Le Haut Conseil préconise qu’en cas d’excédents de la Sécurité sociale, ceux-ci soient mis en réserve. Ces réserves des « beaux jours » auraient vocation à faire face aux déficits engendrés par une plus mauvaise conjoncture. Il faut avoir à l’esprit que les recettes de la Sécurité sociale sont très sensibles à la conjoncture, notamment aux fluctuations de la masse salariale qui conditionnent les volumes financiers générés par les cotisations. La priorité du Haut Conseil dans sa réflexion sur la gouvernance financière est celle portant sur la possibilité – et la nécessité – d’éviter le retour des déficits structurels de la Sécurité sociale, et de mettre fin à un endettement qui sollicite des ressources – 17 milliards d’euros pour la Cades actuellement – qui seraient mieux employées ailleurs.

Certains s’inquiètent que le creusement du déficit de la Sécurité sociale ne pèse sur la réforme attendue de la dépendance dont il va falloir trouver le financement. Qu’en pensez-vous ?

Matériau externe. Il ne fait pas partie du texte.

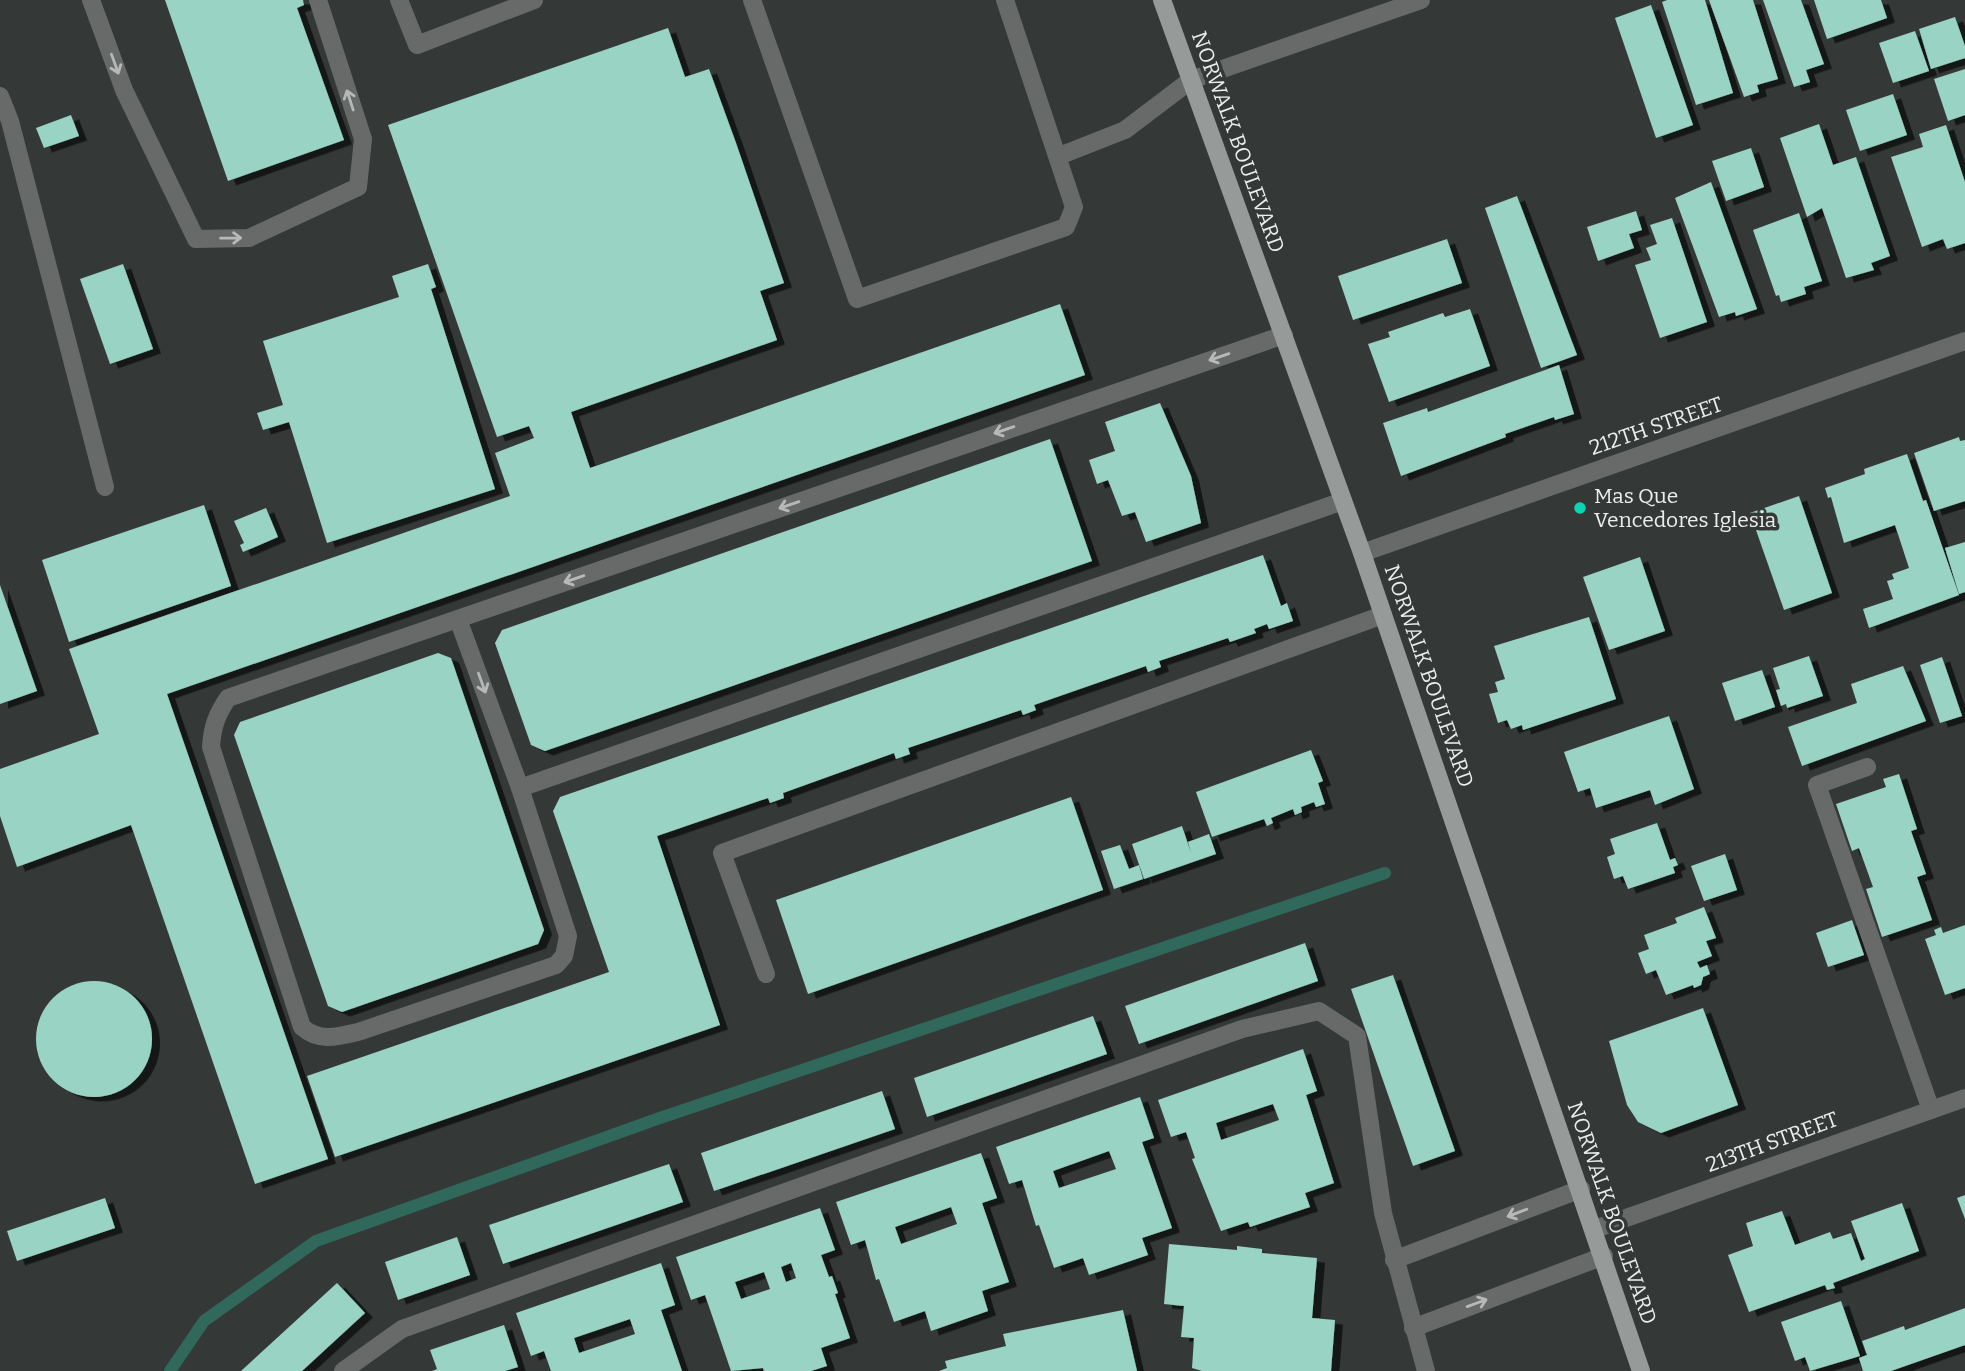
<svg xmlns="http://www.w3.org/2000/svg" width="1965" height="1371" font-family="Bitter,serif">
	<defs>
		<filter id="shadow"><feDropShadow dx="8" dy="4.5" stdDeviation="0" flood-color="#0009"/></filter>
	</defs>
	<rect width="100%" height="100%" fill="#343937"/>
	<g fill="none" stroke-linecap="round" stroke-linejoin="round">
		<path stroke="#30695c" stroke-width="12" d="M170,1371L204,1321L316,1241L657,1119L1385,873"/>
	</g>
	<g fill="#98d3c3" fill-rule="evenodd" filter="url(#shadow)">
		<path d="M165,0H303L304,5L297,8L344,140L228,181Z"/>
		<path d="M1667,0H1705L1733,93L1696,105L1662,2Z"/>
		<path d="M1709,0H1753L1778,79L1757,85L1759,92L1744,97Z"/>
		<path d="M1763,0H1801L1824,64L1806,70L1810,82L1794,87Z"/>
		<path d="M1814,0H1881L1887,18L1827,39Z"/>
		<path d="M1651,5L1693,125L1656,138L1615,18Z"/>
		<path d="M1955,17L1965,46V58L1931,69L1919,29Z"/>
		<path d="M668,28L685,77L709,69L736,143L784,283L760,291L777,340L571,412L590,468L1060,304L1085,375L167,694L328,1159L255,1184L131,825L17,867L0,816V769L99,734L69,649L510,496L495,453L534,438L529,426L497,437L388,125Z"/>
		<path d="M1915,31L1929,71L1893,83L1879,43Z"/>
		<path d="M1965,69V115L1948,121L1934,79Z"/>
		<path d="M1893,94L1907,135L1860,151L1846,110Z"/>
		<path d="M71,115L79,136L44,148L36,128Z"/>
		<path d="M1819,124L1833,165L1856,157L1890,256L1871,263L1874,270L1846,278L1822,208L1807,217L1780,138Z"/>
		<path d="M1946,125L1965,182V243L1947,249L1943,239L1922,247L1891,157L1923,147L1919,134Z"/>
		<path d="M1751,148L1764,187L1726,201L1712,161Z"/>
		<path d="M1711,182L1757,309L1736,316L1735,312L1719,317L1675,198Z"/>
		<path d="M1517,196L1577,355L1541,368L1485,208Z"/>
		<path d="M1636,211L1642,230L1629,234L1634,248L1598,261L1587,227Z"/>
		<path d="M1799,213L1822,281L1804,287L1806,294L1781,302L1779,295L1776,296L1753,230Z"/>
		<path d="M1672,218L1707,322L1660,338L1635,265L1651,260L1646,248L1657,244L1650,225Z"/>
		<path d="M1447,239L1462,283L1353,320L1338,276Z"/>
		<path d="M123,264L153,349L110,364L80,279Z"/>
		<path d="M428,264L436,287L431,289L495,489L327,543L289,422L263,430L257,413L283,405L263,341L399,297L392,276Z"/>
		<path d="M1470,309L1490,366L1389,402L1368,344L1390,337L1388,332L1443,313L1445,317Z"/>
		<path d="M1559,365L1574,414L1555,420L1554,417L1505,434L1506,437L1401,476L1383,423L1427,408L1428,412Z"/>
		<path d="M1160,403L1191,476L1201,523L1146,542L1135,512L1122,516L1108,480L1097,484L1089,460L1115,451L1105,422Z"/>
		<path d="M1959,437L1960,441L1965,440V501L1934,511L1914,453Z"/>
		<path d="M1050,439L1092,561L545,751L531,745L495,643L502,630Z"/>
		<path d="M1907,454L1923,501L1926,500L1959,595L1869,628L1863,609L1893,599L1887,581L1894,579L1892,574L1909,568L1895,525L1844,543L1831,497L1828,498L1825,488L1865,474L1864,469Z"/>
		<path d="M1799,496L1832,593L1784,610L1750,513Z"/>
		<path d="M204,505L231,586L69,642L42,560Z"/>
		<path d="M266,508L278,537L243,552L240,545L244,543L234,521Z"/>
		<path d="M1965,542V592L1959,594L1945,548Z"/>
		<path d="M1263,555L1281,606L1287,603L1293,621L1269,629L1267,624L1254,629L1256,633L1230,642L1228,638L1159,661L1161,667L1148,672L1146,666L1034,705L1036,710L1023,715L1021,710L908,748L910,754L896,759L894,753L783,793L784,798L770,803L768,798L657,836L720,1025L335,1157L307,1076L609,972L553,811L560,797Z"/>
		<path d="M1640,557L1665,631L1609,650L1583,577Z"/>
		<path d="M0,585L37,691L0,704Z"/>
		<path d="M1589,617L1616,699L1523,730L1522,725L1511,729L1507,720L1498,723L1489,694L1498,692L1495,682L1505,679L1494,646Z"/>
		<path d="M438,653L451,658L544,930L538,944L342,1012L328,1006L234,735L240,722Z"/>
		<path d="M1809,656L1823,696L1787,708L1786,704L1781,706L1776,690L1780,689L1773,668Z"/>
		<path d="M1942,657L1962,716L1940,723L1920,665Z"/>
		<path d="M1903,666L1926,721L1802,766L1788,727L1857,703L1851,684Z"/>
		<path d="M1762,670L1775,707L1735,721L1722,683Z"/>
		<path d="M1669,716L1694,789L1655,805L1650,790L1596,808L1590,788L1578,792L1564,752Z"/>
		<path d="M1311,750L1323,781L1318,783L1325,804L1316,807L1314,802L1301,807L1302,812L1295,815L1293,809L1271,818L1273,823L1267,826L1264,819L1212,837L1196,792Z"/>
		<path d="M1899,774L1917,829L1911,831L1926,874L1917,877L1932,920L1882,937L1866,889L1873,887L1859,848L1852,851L1836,804L1886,787L1883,779Z"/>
		<path d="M1071,797L1103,890L808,994L776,900Z"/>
		<path d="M1657,823L1670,860L1675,858L1678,865L1673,867L1675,873L1628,889L1623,876L1614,879L1607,857L1615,854L1610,839Z"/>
		<path d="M1182,826L1191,853L1188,842L1209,834L1216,854L1144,879L1132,844Z"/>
		<path d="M1120,845L1129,869L1139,865L1143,879L1114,889L1101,851Z"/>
		<path d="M1725,854L1737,890L1704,901L1691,866Z"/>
		<path d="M1704,907L1716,938L1706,941L1712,956L1697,962L1700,968L1707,965L1710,974L1703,977L1701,985L1694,988L1693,985L1666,995L1656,970L1646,974L1638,953L1649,949L1644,935L1677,923L1675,918Z"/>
		<path d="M1852,920L1864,955L1828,967L1816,933Z"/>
		<path d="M1965,925V988L1945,995L1925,939L1936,935L1934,930L1941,927L1943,933Z"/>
		<path d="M1305,943L1318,981L1139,1044L1125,1006Z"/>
		<path d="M1393,975L1455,1151L1413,1166L1351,989Z"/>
		<circle cx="94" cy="1039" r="58"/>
		<path d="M1703,1008L1738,1105L1661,1133L1638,1122L1627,1105L1609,1041Z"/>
		<path d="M1093,1016L1107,1054L927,1117L914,1078Z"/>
		<path d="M1303,1049L1317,1091L1306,1095L1334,1183L1305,1193L1310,1207L1250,1227L1248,1222L1221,1231L1192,1159L1195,1158L1186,1132L1171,1137L1158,1100ZM1273,1104L1279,1120L1221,1140L1216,1123Z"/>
		<path d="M882,1091L895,1129L714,1191L701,1153Z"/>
		<path d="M1140,1097L1154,1138L1142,1142L1172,1228L1142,1238L1148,1255L1089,1275L1083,1258L1054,1268L1039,1225L1036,1226L1022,1180L1009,1184L996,1147ZM1109,1151L1116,1169L1059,1188L1053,1171Z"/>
		<path d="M981,1153L997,1198L982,1203L1009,1282L982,1291L988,1311L931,1331L925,1311L894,1322L879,1279L876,1280L865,1240L851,1245L836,1202ZM951,1207L957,1224L901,1244L895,1227Z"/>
		<path d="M669,1164L683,1202L503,1264L489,1225Z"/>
		<path d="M1965,1195V1219L1957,1198Z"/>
		<path d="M105,1198L115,1228L17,1261L7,1231Z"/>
		<path d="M1902,1203L1919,1251L1833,1283L1835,1288L1827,1290L1825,1285L1749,1312L1728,1255L1753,1246L1746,1223L1782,1211L1795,1245L1830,1232L1833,1239L1851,1233L1861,1261L1865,1259L1851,1221Z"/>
		<path d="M820,1208L835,1250L821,1255L829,1277L832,1276L838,1293L835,1294L850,1338L821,1348L827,1366L811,1371H764L763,1368L731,1371L705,1295L691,1300L676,1257ZM791,1263L796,1278L786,1282L781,1267ZM764,1272L770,1289L741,1299L735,1282Z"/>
		<path d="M457,1237L470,1275L398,1300L385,1262Z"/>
		<path d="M1169,1244L1237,1250V1246L1262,1249V1253L1317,1258L1312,1318L1335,1320L1331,1371H1202L1192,1368L1194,1338L1181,1337L1184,1306L1164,1304Z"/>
		<path d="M661,1263L675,1305L661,1310L682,1371H551L544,1351L531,1356L516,1313ZM630,1319L635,1334L579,1353L574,1338Z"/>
		<path d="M337,1283L365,1313L302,1371H241Z"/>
		<path d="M1841,1301L1860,1356L1810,1371L1805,1357L1795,1361L1781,1322Z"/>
		<path d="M1965,1308V1345L1891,1371H1863L1859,1358L1867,1355L1862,1341L1904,1326L1905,1330Z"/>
		<path d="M1123,1310L1137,1371H939L947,1368L945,1361L1006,1346L1003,1334Z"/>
		<path d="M504,1325L518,1367L505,1371H432L437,1369L430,1350Z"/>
	</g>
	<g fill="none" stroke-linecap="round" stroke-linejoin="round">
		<g stroke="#676a69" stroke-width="18">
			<path d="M91,0L124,90L196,239L249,238L358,187L363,139L318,0"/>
			<path d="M399,0L417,45L534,0"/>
			<path d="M752,0L857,299L1066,227L1074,207L1005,0"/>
			<path d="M0,96L10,121L105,487"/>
			<path d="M1059,156L1125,130L1191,80L1421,0"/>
			<path d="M1284,335L228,698C217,714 212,727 211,747L302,1027C319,1042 337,1037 358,1032L556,965L564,956L568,936L520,788L1343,501"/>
			<path d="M1362,553L1965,341"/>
			<path d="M458,619L520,788"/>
			<path d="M1867,767L1817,785L1931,1110"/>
			<path d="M766,974L722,853L1383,615"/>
			<path d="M1595,1229L1965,1098"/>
			<path d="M1394,1260L1581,1189"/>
			<path d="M1413,1328L1604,1256"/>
			<path d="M343,1371L402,1329L1242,1029L1319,1011L1357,1036L1383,1213L1426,1371"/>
		</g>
		<path stroke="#969b99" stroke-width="18" d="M1162,0L1362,553L1641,1371"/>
	</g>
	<defs><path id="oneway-shaft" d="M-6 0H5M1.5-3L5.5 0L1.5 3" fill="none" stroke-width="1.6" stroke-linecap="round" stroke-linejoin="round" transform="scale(1.75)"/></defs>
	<g stroke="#b6b9b8">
		<use href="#oneway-shaft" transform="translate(115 64) rotate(70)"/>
		<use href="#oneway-shaft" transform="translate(350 100) rotate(-108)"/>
		<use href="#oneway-shaft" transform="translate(231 238) rotate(-1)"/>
		<use href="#oneway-shaft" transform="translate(1219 357) rotate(161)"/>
		<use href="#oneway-shaft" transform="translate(1004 430) rotate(161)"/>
		<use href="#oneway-shaft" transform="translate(789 505) rotate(161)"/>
		<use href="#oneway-shaft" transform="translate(574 579) rotate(161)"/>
		<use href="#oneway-shaft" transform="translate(482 683) rotate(70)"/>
		<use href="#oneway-shaft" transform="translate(1517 1213) rotate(159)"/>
		<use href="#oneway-shaft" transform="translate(1477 1303) rotate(-20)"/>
	</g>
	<circle fill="#0ad5b5" stroke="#343937" stroke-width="2.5" cx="1580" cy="508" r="7"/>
	<g text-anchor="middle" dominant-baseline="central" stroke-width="7" stroke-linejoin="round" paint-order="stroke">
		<g font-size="21" fill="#ebeeed" stroke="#343937">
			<text transform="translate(1238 142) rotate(70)">NORWALK BOULEVARD</text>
			<text transform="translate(1656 426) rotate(-19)">212TH STREET</text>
			<text transform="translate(1429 676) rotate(71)">NORWALK BOULEVARD</text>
			<text transform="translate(1772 1142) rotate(-20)">213TH STREET</text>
			<text transform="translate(1612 1213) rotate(71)">NORWALK BOULEVARD</text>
		</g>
		<g font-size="21" fill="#ebeeed" stroke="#343937" text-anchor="start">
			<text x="1594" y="496">Mas Que<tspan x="1594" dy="24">Vencedores Iglesia</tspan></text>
		</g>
	</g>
</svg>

Dans mon rapport « Grand âge et autonomie » réalisé à l’issue d’une très vaste concertation et remis à la ministre des Solidarités et de la Santé, Agnès Buzyn, le 28 mars dernier, le besoin de financement pour la réforme de la dépendance est estimé à 9,2 milliards d’euros d’ici à 2030 (0,4 point de Pib), soit 1 milliard par an. L’objectif d’une extinction de la Cades en 2024 est maintenu, et sera très vraisemblablement tenu, si bien qu’à partir de 2025, il y aura 20 milliards d’euros disponibles tous les ans, alimentés par les cotisations de Crds et de Csg, qui servaient jusque-là à rembourser la dette de la Sécurité sociale. Je propose d’en affecter 6 milliards à la perte d’autonomie. Il reste 14 milliards de disponibles pour d’autres objets… y compris le remboursement de dette qui continuerait à s’accumuler à l’Acoss d’ici là. Il serait évidemment préférable de revenir très rapidement à l’équilibre des comptes de la Sécurité sociale, tel qu’il avait été envisagé dans le Plfss pour 2019.

Par ailleurs, si le Plfss contient les premiers signaux d’une nouvelle politique en matière de dépendance, en particulier avec le congé indemnisé de proche aidant, est toujours attendue évidemment une réforme ambitieuse et complète pour préparer la France à une vraie stratégie du grand âge, qui est aujourd’hui indispensable.

* Dominique Libault, conseiller d’Etat, est président du Haut Conseil du financement de la protection sociale, auteur du rapport « Grand âge et autonomie » de mars 2019, et directeur général de l’Ecole nationale supérieure de sécurité sociale (EN3S).